Replicating to storage of all the webservers is a very expensive setup, and as you said there are a lot of write operations, it will have a large overhead in replicating to all the servers(which will only increase with the number of servers and growing data). And there is also the issue of stale data being served by one of the other nodes. Apart from that troubleshooting replication issues will be a mess with 10 and growing nodes.
Unless the lookup / read / write of files is very time critical, replicating to all the webservers is not a good idea. Users(of web) will hardly notice the difference of 100ms - 200ms in loadtime.
There are some enterprise solutions for this sort of thing. But I don't doubt that they are expensive. NAS doesn’t scale well. And you have a single point of failure which is not good.
There are some ways that you can write code to help with this. You could cache the images on the web servers the first time they are requested, this will reduce the load on the image server.
You could get a master slave set up, so that you have one main image server but other servers which copy from this. You could load balance these, and put some logic in your code so that if a slave doesn’t have a copy of an image, you check on the master. You could also assign these in priority order so that if the master is not available the first slave then becomes the master.
Since you have so little data in your storage, it makes sense to buy several big HDs or use the free space on your web servers to keep copies. It will take down the strain on your backend storage system and when it fails, you can still deliver content for your users. Even better, if you need to scale (more downloads), you can simply add a new server and the stress on your backend won't change, much.

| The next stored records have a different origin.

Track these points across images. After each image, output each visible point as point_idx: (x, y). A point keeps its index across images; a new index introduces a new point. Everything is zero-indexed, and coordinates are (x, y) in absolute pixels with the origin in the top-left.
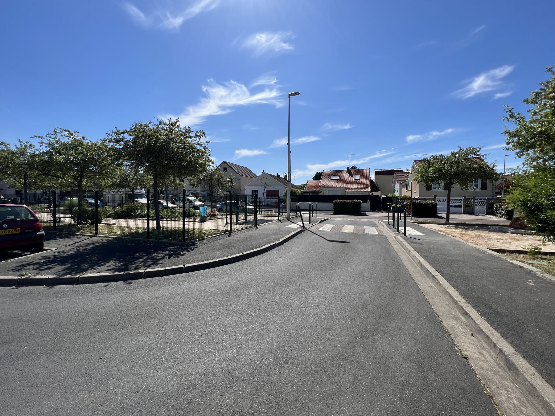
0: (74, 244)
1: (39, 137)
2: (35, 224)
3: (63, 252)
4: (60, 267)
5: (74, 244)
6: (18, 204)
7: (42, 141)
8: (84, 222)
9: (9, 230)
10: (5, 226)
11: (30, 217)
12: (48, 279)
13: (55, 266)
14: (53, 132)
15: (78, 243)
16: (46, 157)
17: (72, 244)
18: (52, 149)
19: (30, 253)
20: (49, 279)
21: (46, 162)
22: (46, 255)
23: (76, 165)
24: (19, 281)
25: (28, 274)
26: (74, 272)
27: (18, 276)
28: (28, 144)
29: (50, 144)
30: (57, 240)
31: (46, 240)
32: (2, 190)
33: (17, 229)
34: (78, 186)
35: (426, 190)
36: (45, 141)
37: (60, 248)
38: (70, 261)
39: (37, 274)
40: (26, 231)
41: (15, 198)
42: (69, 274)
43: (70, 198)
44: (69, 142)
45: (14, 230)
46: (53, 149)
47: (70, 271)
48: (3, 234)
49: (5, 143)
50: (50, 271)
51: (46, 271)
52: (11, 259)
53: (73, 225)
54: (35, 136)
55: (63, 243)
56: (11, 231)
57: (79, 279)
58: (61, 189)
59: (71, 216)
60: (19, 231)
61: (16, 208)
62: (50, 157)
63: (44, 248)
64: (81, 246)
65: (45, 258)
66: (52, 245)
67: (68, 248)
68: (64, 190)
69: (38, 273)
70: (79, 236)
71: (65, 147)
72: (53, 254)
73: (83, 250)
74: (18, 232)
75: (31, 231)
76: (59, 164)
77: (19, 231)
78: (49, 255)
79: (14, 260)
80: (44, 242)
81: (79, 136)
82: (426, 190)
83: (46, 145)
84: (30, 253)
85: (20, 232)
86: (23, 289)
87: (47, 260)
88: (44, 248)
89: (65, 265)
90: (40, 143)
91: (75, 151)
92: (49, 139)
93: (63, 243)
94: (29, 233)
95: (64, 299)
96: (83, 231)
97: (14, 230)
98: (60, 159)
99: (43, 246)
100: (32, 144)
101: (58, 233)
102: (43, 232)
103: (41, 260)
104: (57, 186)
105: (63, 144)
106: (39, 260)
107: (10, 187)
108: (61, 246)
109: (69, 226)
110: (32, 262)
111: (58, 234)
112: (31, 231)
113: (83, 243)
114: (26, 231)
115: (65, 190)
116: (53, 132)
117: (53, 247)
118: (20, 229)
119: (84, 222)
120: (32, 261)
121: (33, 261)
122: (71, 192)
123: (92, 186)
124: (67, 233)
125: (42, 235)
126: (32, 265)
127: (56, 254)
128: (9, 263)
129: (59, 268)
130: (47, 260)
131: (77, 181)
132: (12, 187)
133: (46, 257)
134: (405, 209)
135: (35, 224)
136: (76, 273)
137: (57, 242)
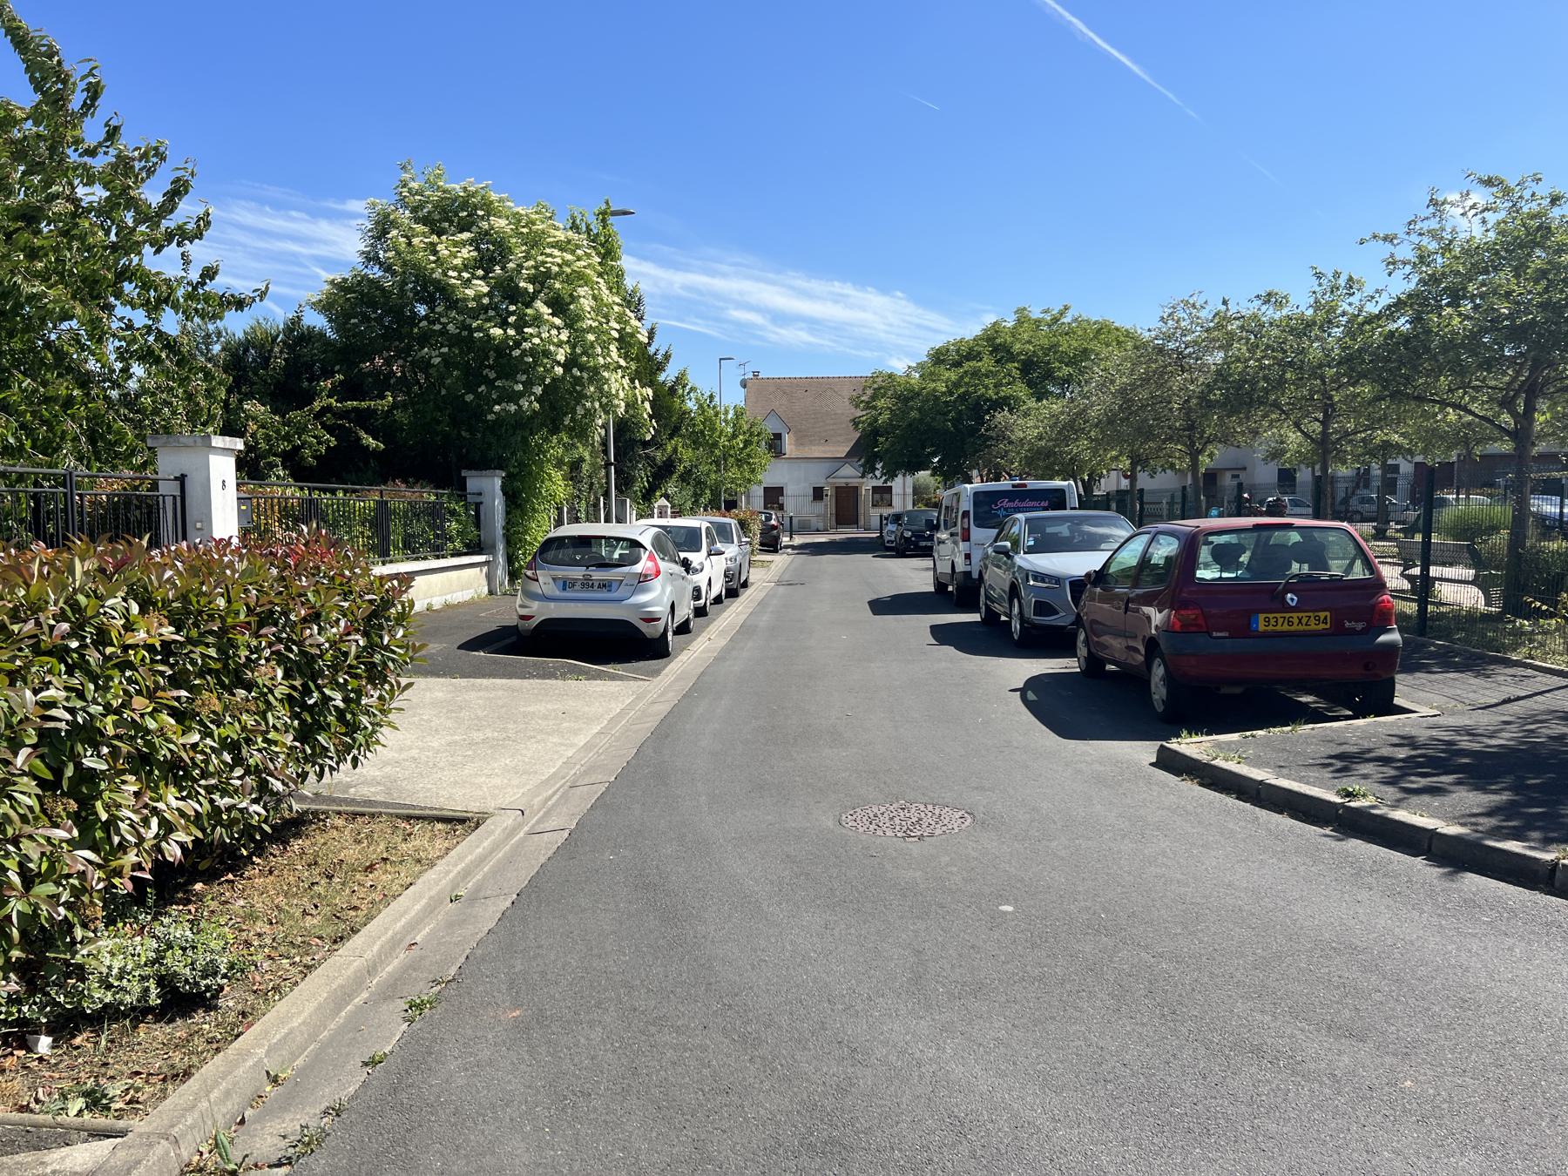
0: (1505, 702)
1: (1385, 239)
2: (1373, 601)
3: (1470, 732)
4: (1471, 795)
5: (1505, 702)
6: (1325, 519)
7: (1392, 255)
8: (1544, 608)
9: (1300, 615)
10: (1292, 600)
11: (1358, 572)
12: (1433, 834)
13: (1452, 788)
14: (1428, 206)
15: (1521, 703)
16: (1402, 324)
17: (1495, 701)
18: (1425, 284)
19: (1350, 713)
20: (1438, 833)
21: (1406, 339)
22: (1407, 731)
23: (1517, 334)
24: (1340, 812)
25: (1370, 797)
26: (1535, 835)
27: (1338, 793)
28: (1342, 282)
29: (1423, 258)
30: (1437, 676)
31: (1410, 669)
32: (1245, 469)
33: (1322, 615)
34: (1513, 435)
35: (931, 627)
36: (1405, 252)
37: (1453, 713)
38: (1508, 780)
39: (1396, 805)
40: (1347, 624)
41: (1278, 499)
42: (1517, 835)
43: (1458, 494)
44: (1490, 234)
45: (1312, 618)
46: (1434, 279)
47: (1515, 820)
48: (1286, 627)
49: (1276, 294)
50: (1436, 802)
51: (1426, 798)
52: (1208, 734)
53: (1486, 617)
54: (1375, 237)
55: (1459, 692)
56: (1304, 621)
57: (1558, 874)
58: (1426, 458)
59: (1477, 576)
60: (1326, 623)
61: (1316, 534)
62: (1417, 320)
63: (1396, 701)
64: (1533, 718)
65: (1405, 742)
66: (1421, 694)
67: (1485, 720)
68: (1435, 458)
69: (1399, 801)
70: (1520, 671)
71: (1479, 260)
72: (1434, 733)
73: (1550, 738)
74: (1322, 626)
75: (1360, 626)
76: (1450, 345)
77: (1326, 623)
78: (1423, 735)
79: (1313, 729)
80: (1399, 677)
81: (1539, 194)
82: (931, 627)
83: (1408, 268)
84: (1350, 713)
85: (1328, 626)
86: (1357, 847)
87: (1419, 752)
88: (1396, 701)
89: (1486, 791)
90: (1389, 263)
91: (1518, 272)
92: (1415, 238)
93: (1459, 692)
94: (1353, 632)
95: (1509, 941)
96: (1537, 648)
97: (1312, 618)
98: (1454, 320)
99: (1391, 694)
100: (1355, 277)
101: (1434, 645)
102: (1394, 637)
103: (1396, 749)
104: (1411, 441)
105: (1470, 251)
106: (1392, 749)
107: (1268, 456)
108: (1454, 703)
109: (1469, 620)
110: (1370, 751)
111: (1432, 648)
112: (1360, 626)
113: (1542, 708)
114: (1347, 624)
115: (1438, 460)
116: (1428, 206)
117: (1426, 704)
118: (1328, 614)
119: (1544, 608)
120: (1366, 745)
121: (1372, 746)
122: (1456, 466)
123: (1553, 434)
124: (1468, 651)
125: (1391, 646)
126: (1372, 764)
127: (1446, 736)
128: (1301, 735)
129: (1473, 800)
130: (1419, 752)
131: (1514, 414)
132: (1272, 459)
133: (1409, 741)
134: (491, 367)
135: (1373, 601)
136: (1546, 843)
137: (1436, 686)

If I had to do this, I'd use rsync or unison to copy the image files in the exact same space on the web servers where they are on the storage device (this way, you can swap out the copy with a network file system mount any time).
Run rsync every now and then (for example after any upload or once in the night; you'll know better which sizes fits you best).
A more versatile solution would be to use a P2P protocol like Bittorreent. This way, you could publish all the changes on the storage backend to the web servers and they'd optimize the updates automatcially.